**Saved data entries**
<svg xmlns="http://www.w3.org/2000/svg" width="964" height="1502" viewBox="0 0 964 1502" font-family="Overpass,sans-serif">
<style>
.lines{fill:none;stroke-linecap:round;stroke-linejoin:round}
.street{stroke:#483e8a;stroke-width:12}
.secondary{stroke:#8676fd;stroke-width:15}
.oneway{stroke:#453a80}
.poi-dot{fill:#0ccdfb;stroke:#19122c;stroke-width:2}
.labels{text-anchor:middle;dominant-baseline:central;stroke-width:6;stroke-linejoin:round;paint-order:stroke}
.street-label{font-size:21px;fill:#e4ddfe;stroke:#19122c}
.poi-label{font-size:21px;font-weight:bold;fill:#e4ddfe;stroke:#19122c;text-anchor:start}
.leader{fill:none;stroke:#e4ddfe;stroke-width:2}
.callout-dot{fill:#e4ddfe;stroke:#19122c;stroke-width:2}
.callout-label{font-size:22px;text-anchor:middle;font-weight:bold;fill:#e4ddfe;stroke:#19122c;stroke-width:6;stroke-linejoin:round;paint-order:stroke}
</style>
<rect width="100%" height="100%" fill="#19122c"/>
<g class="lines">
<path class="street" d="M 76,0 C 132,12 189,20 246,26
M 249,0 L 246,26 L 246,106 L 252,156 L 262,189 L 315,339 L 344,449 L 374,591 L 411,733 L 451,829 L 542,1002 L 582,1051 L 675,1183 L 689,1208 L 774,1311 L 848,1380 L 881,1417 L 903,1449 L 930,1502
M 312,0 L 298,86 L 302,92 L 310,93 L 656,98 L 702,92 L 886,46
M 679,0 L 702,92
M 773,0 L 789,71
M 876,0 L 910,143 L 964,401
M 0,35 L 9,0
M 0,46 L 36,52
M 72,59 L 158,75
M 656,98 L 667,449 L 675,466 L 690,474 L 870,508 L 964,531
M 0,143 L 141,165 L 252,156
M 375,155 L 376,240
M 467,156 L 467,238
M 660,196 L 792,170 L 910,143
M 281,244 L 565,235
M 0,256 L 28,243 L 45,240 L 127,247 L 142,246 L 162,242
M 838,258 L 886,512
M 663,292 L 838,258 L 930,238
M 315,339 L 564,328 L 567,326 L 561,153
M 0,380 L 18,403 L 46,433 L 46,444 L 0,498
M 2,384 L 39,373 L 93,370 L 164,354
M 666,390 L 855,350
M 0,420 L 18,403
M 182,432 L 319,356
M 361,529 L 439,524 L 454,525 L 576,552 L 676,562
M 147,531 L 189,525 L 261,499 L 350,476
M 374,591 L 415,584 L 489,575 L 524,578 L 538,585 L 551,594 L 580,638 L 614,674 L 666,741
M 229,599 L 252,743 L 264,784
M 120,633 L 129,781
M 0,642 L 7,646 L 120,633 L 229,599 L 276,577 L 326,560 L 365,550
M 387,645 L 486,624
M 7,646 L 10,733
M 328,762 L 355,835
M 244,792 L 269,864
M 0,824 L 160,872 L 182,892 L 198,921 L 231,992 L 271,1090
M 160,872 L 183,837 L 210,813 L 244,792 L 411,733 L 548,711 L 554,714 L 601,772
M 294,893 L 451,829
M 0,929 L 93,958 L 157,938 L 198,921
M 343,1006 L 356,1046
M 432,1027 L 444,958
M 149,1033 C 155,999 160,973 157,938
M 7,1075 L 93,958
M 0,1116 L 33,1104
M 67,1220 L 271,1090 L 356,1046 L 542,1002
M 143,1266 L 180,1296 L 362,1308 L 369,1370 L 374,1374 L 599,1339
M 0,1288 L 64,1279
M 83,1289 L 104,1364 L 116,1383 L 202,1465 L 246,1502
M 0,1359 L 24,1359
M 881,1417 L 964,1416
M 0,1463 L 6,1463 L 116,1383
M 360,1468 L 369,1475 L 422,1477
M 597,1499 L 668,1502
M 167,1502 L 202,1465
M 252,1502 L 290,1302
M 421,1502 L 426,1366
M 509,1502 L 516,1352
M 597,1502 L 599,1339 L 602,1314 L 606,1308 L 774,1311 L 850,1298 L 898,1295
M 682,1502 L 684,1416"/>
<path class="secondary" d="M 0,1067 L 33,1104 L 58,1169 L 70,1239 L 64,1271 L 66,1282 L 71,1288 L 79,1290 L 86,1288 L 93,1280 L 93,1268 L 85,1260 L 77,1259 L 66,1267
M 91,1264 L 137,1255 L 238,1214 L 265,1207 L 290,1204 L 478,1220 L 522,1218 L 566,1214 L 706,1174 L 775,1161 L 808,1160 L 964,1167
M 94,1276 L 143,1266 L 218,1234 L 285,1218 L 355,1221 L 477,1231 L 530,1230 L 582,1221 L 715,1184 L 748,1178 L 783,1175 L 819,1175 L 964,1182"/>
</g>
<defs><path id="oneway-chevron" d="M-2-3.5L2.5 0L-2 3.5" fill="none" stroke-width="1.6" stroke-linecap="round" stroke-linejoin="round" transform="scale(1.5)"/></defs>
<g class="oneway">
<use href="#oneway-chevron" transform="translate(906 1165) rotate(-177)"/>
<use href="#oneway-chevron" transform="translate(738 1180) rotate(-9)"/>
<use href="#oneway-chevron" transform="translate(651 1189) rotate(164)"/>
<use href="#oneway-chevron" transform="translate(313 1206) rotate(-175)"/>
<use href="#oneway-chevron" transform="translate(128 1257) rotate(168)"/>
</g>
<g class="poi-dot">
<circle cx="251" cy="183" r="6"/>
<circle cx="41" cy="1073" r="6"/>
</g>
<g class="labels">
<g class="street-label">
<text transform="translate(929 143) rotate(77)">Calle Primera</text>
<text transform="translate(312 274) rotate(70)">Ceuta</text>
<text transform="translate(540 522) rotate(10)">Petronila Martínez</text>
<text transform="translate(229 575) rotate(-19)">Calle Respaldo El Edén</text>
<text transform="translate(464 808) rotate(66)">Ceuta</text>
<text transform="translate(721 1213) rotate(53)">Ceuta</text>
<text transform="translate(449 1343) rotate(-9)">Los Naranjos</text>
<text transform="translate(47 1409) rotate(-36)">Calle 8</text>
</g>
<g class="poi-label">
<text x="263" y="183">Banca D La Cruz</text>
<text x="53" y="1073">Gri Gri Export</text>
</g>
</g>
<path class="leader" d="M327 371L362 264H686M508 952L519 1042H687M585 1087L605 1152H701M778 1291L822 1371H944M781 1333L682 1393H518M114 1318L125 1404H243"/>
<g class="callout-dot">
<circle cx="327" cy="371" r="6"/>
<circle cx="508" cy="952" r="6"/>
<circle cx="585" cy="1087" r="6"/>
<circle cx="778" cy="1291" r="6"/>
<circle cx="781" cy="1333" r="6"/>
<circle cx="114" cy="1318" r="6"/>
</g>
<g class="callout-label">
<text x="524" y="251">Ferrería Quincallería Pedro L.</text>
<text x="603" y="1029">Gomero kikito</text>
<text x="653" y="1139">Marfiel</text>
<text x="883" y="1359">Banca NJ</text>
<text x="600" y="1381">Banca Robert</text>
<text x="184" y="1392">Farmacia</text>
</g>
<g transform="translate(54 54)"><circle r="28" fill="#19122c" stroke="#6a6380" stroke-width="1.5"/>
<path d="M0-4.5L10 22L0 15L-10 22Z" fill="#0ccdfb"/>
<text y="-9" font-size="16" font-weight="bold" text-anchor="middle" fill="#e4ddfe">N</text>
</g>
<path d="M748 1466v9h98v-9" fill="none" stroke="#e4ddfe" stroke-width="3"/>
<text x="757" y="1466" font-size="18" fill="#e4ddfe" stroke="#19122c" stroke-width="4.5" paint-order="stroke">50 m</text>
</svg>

**Exercise**
Above are some lines. Repeat exactly, and only, those from the line that has "M 312,0 L 298,86" through the line that has "M 182,432 L 319,356".

**Response to this exercise**
M 312,0 L 298,86 L 302,92 L 310,93 L 656,98 L 702,92 L 886,46
M 679,0 L 702,92
M 773,0 L 789,71
M 876,0 L 910,143 L 964,401
M 0,35 L 9,0
M 0,46 L 36,52
M 72,59 L 158,75
M 656,98 L 667,449 L 675,466 L 690,474 L 870,508 L 964,531
M 0,143 L 141,165 L 252,156
M 375,155 L 376,240
M 467,156 L 467,238
M 660,196 L 792,170 L 910,143
M 281,244 L 565,235
M 0,256 L 28,243 L 45,240 L 127,247 L 142,246 L 162,242
M 838,258 L 886,512
M 663,292 L 838,258 L 930,238
M 315,339 L 564,328 L 567,326 L 561,153
M 0,380 L 18,403 L 46,433 L 46,444 L 0,498
M 2,384 L 39,373 L 93,370 L 164,354
M 666,390 L 855,350
M 0,420 L 18,403
M 182,432 L 319,356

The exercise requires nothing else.